In a Jan. 7 tweet, she targeted Bush among a group of Democratic progressives, calling them “accomplices” in the Capitol riots. Greene also mentioned Vice President Kamala Harris, Minnesota Rep. Ihan Omar, New York Rep. Alexandria Ocasio-Cortez and Virginia Sen. Tim Kaine.
“Those who stoke insurrection & spread conspiracies have blood on their hands. They must be expelled,” she said.
But unlike many of her other blue-party counterparts, Bush has struck back at Greene just as hard.
Bush has grassroots as a Black Lives Matter activist. She rose to prominence protesting in the streets during Ferguson uprisings that followed Michael Brown’s killing in 2014. She was elected to her first term in November, becoming Missouri’s first Black congresswoman.

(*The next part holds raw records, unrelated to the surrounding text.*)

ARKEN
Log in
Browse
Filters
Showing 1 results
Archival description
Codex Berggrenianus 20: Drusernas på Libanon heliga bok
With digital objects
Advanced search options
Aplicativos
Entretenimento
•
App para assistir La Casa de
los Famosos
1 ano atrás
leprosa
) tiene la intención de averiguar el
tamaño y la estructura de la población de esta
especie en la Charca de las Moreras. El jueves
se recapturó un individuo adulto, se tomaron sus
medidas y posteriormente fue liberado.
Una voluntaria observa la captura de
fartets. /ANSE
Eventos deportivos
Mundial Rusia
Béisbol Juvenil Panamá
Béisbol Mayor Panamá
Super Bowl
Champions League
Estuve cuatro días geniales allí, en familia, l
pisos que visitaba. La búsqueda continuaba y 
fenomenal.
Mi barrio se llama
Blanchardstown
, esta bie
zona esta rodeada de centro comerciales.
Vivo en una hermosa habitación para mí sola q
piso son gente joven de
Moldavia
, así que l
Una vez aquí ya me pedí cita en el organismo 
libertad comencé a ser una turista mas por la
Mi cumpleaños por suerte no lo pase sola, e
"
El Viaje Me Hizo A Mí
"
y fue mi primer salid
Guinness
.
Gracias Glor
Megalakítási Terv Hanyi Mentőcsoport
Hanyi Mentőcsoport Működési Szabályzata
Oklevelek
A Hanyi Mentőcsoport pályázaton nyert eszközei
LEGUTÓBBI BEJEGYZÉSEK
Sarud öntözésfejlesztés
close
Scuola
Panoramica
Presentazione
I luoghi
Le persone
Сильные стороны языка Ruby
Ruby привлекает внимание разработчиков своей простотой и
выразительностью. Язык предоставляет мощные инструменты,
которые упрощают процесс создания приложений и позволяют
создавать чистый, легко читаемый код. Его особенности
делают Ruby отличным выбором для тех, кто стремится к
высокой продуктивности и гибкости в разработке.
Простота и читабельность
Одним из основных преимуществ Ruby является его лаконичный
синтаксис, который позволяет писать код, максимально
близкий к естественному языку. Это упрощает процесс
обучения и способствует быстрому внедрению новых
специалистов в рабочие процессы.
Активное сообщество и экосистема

The St. Louis representative remains unrelenting in her crusade to force Greene out of office altogether. On Jan. 11, Bush introduced a House resolution calling for the Ethics committee to find out if any members of Congress made efforts to overturn the 2020 presidential election and remove them.

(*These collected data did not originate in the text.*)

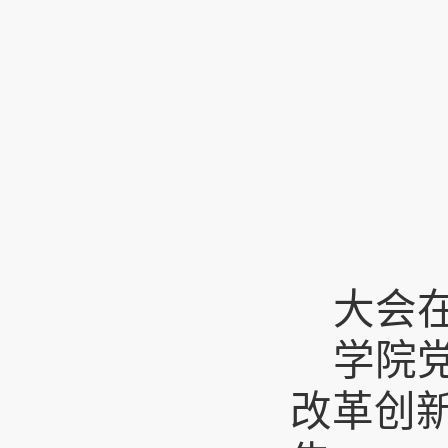
大会
学院
改革创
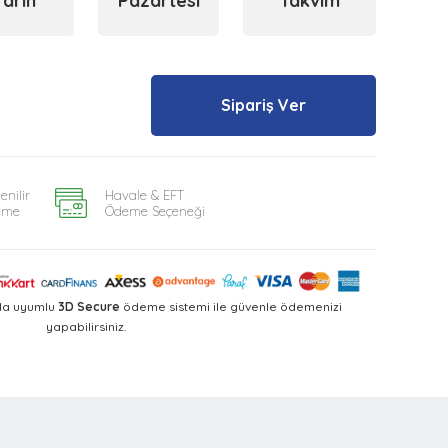
Yarın
Pazartesi
Takvim
Sipariş Ver
enilir
Havale & EFT
eme
Ödeme Seçeneği
yla uyumlu
3D Secure
ödeme sistemi ile güvenle ödemenizi
yapabilirsiniz.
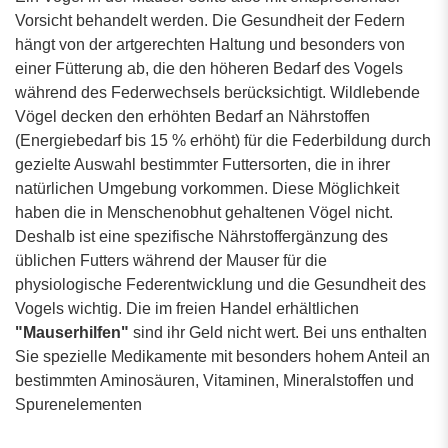
Vorsicht behandelt werden. Die Gesundheit der Federn
hängt von der artgerechten Haltung und besonders von
einer Fütterung ab, die den höheren Bedarf des Vogels
während des Federwechsels berücksichtigt. Wildlebende
Vögel decken den erhöhten Bedarf an Nährstoffen
(Energiebedarf bis 15 % erhöht) für die Federbildung durch
gezielte Auswahl bestimmter Futtersorten, die in ihrer
natürlichen Umgebung vorkommen. Diese Möglichkeit
haben die in Menschenobhut gehaltenen Vögel nicht.
Deshalb ist eine spezifische Nährstoffergänzung des
üblichen Futters während der Mauser für die
physiologische Federentwicklung und die Gesundheit des
Vogels wichtig. Die im freien Handel erhältlichen
"Mauserhilfen"
sind ihr Geld nicht wert. Bei uns enthalten
Sie spezielle Medikamente mit besonders hohem Anteil an
bestimmten Aminosäuren, Vitaminen, Mineralstoffen und
Spurenelementen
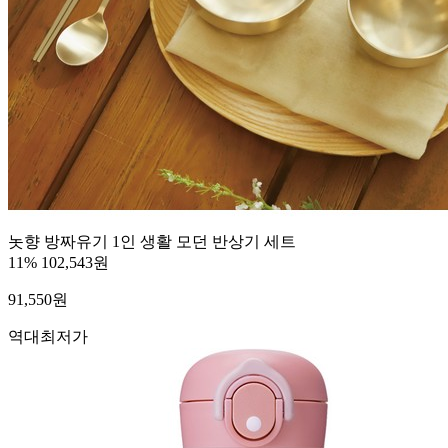
놋향 방짜유기 1인 생활 모던 반상기 세트
11%
102,543원
91,550
원
역대최저가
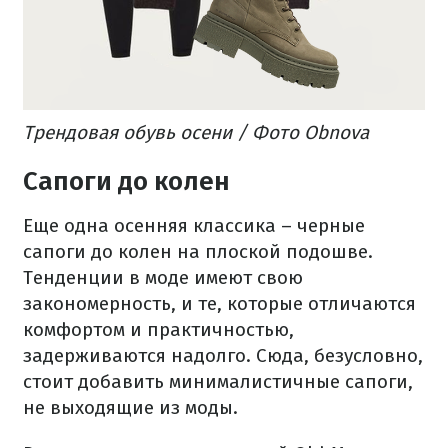
Трендовая обувь осени / Фото Obnova
Сапоги до колен
Еще одна осенняя классика – черные
сапоги до колен на плоской подошве.
Тенденции в моде имеют свою
закономерность, и те, которые отличаются
комфортом и практичностью,
задерживаются надолго. Сюда, безусловно,
стоит добавить минималистичные сапоги,
не выходящие из моды.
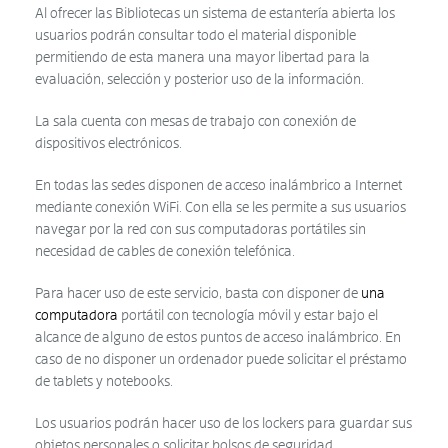
Al ofrecer las Bibliotecas un sistema de estantería abierta los
usuarios podrán consultar todo el material disponible
permitiendo de esta manera una mayor libertad para la
evaluación, selección y posterior uso de la información.
La sala cuenta con mesas de trabajo con conexión de
dispositivos electrónicos.
En todas las sedes disponen de acceso inalámbrico a Internet
mediante conexión WiFi. Con ella se les permite a sus usuarios
navegar por la red con sus computadoras portátiles sin
necesidad de cables de conexión telefónica.
Para hacer uso de este servicio, basta con disponer de
una
computadora
portátil con tecnología móvil y estar bajo el
alcance de alguno de estos puntos de acceso inalámbrico. En
caso de no disponer un ordenador puede solicitar el préstamo
de tablets y notebooks.
Los usuarios podrán hacer uso de los lockers para guardar sus
objetos personales o solicitar bolsos de seguridad.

“You should never have to fear for your life at work,” Bush tweeted Tuesday, calling for Congress to investigate and expel GOP members who incited the insurrection. “You should never have to be constantly retraumatized at work. You should never have to beg for accountability at work. All of that must be true in Congress too.”
Greene has made no secret of her loyalties to former President Donald Trump. She fanned his disproven claims that the election was fixed and supported his failed attempts to remain in the Oval Office. Greene filed articles to impeach President Joe Biden on Jan. 21, Biden’s second day in office, citing an abuse of power.
Bush has made no qualms about her disdain. On Jan. 29, she announced that she was relocating her offices and moving her staff out of the Longworth House Office Building. Greene’s office was on the same floor. But the two newly minted congresswomen had a Jan. 13 run-in. Bush said a ranting, unmasked Greene ran up behind her yelling at her to “Stop inciting violence with Black Lives Matter.” Greene and her staff also “berated” Bush’s staff during the tirade, which happened in a tunnel between the Cannon Office and Capitol buildings.
Top House Republican Kevin McCarthy rebuked Greene’s past commentary on Wednesday. But in the same breath he refused to take any disciplinary action against her. He called the Democratic-run House chamber’s decision to possibly dismiss Greene from her committee seats a “partisan power grab.”
During a closed-session meeting with her Republican colleagues Wednesday, Greene apologized for her troubling comments and received a standing ovation from some, according to The Hill.
House Republicans have made pushes to remove Minnesota Democrat Ihan Omar from her committee positions. Bush came to the defense of the fellow progressive.
“White supremacy in 2021 is the House GOP trying to smear @IlhanMN in a racist, islamophobic attack instead of holding their hateful, dangerous member accountable for their actions,” she wrote Wednesday following the secret meeting of the Republicans.